What is a Savings Account – Everything You Need to Know About Saving Accounts
There are so many ways to hold onto your money. You can be like my niece and have a piggy bank named Gerald, you can be like my shady next-door neighbor and have a very uncomfortable mattress, or you can put your money in a savings account.
As inflation continues to reach record highs, interest rates climb, and the cost of living keeps going up like a motivated pregnant salmon, we thought it would be a good idea to talk about savings accounts and their pros and cons.
What is a Savings Account?
A savings account is a deposit account designed to hold your money while it pays you interest. Banks and other financial institutions offer savings accounts and pay you interest because they use your money to lend to other people.
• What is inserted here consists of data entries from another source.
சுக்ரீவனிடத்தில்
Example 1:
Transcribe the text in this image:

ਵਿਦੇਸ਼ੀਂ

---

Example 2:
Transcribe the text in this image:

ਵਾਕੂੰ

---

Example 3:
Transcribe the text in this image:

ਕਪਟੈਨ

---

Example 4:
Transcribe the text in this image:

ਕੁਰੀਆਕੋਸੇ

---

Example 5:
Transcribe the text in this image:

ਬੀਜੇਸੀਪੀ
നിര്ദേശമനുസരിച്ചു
A savings account allows you to put your money in a safe place while growing your funds with interest. It is true that you do not make that much money in savings accounts; however, it makes way more money than just putting in a checking account — which usually pays 0% interest.
What is Interest?
In its simplest terms, it’s the cost of borrowing something. Financial institutions will offer you interest when you put your money into a savings account because you are technically lending the bank that money. The interest they offer is shown as an Average Percentage Yield (or APY). Your APY will let you know how much money you should expect to make in a year of holding that money.
For example, let’s say you put $10,000 in a savings account that offers a 1% APY. After a year, you will make $100. Over time, your interest will make interest on itself which is called compounding.
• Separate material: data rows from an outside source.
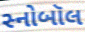
સ્નોબૉલ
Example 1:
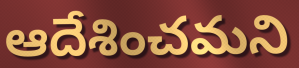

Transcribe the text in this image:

ఆదేశించమని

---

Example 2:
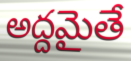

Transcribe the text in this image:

అద్దమైతే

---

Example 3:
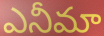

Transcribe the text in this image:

ఎనీమా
Interest rates in savings accounts constantly change based on the market, and they vary from bank to bank. In general, online banks or FinTechs offer higher interest rates than brick-and-mortar establishments because they cost less to run.
Advantages of a Savings Account
- You earn interest – Currently, America’s high-interest rates are making APYs higher. This is a reliable way to make money, and you will not lose money like you possibly can in crypto, stocks, and commodities.
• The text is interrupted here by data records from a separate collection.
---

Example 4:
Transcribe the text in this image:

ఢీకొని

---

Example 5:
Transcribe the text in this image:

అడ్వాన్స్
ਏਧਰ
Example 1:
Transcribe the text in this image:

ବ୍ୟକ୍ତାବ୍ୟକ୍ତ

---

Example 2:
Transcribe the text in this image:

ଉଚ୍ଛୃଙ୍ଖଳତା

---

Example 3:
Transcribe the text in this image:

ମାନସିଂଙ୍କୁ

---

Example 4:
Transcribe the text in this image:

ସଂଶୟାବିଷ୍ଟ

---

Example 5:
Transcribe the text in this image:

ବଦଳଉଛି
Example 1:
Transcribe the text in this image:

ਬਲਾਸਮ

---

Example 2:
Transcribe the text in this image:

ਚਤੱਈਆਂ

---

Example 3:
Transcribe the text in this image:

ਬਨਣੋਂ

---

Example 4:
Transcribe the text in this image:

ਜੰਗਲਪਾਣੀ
- Easy to open and access – In just a few minutes, you can set up a savings account online, on the phone, or in person at your local bank, and then you can access that money whenever you want.
- They are secure – Savings accounts that are FDIC insured will cover any losses up to $250,000. So if the bank goes out of business or someone steals your money, you will be reimbursed.
Disadvantages of a Savings Account
- Low-interest rates – They are usually lower than money markets or certificates of deposits (CDs).
- Minimum balance requirements – In many savings accounts, if your balance goes under a certain amount, you will be charged maintenance fees.
- Interest rates change – The rates are not locked in when you start your savings account.
How to Choose the Right Savings Account
Ok, so now you know the ins and outs of a standard savings account. What should you do to select the account that’s right for you? Well, the most important thing is to do your research. Read the fine print and discover all the nuances. For starters, find out what savings account has a competitive APY, is FDIC insured, does not have different “fees” or monthly charges, and does not require a minimum amount before the interest kicks in.
The more you know about your savings account, the better off you’ll be, and you’ll be on your way to saving for the things that matter most in life.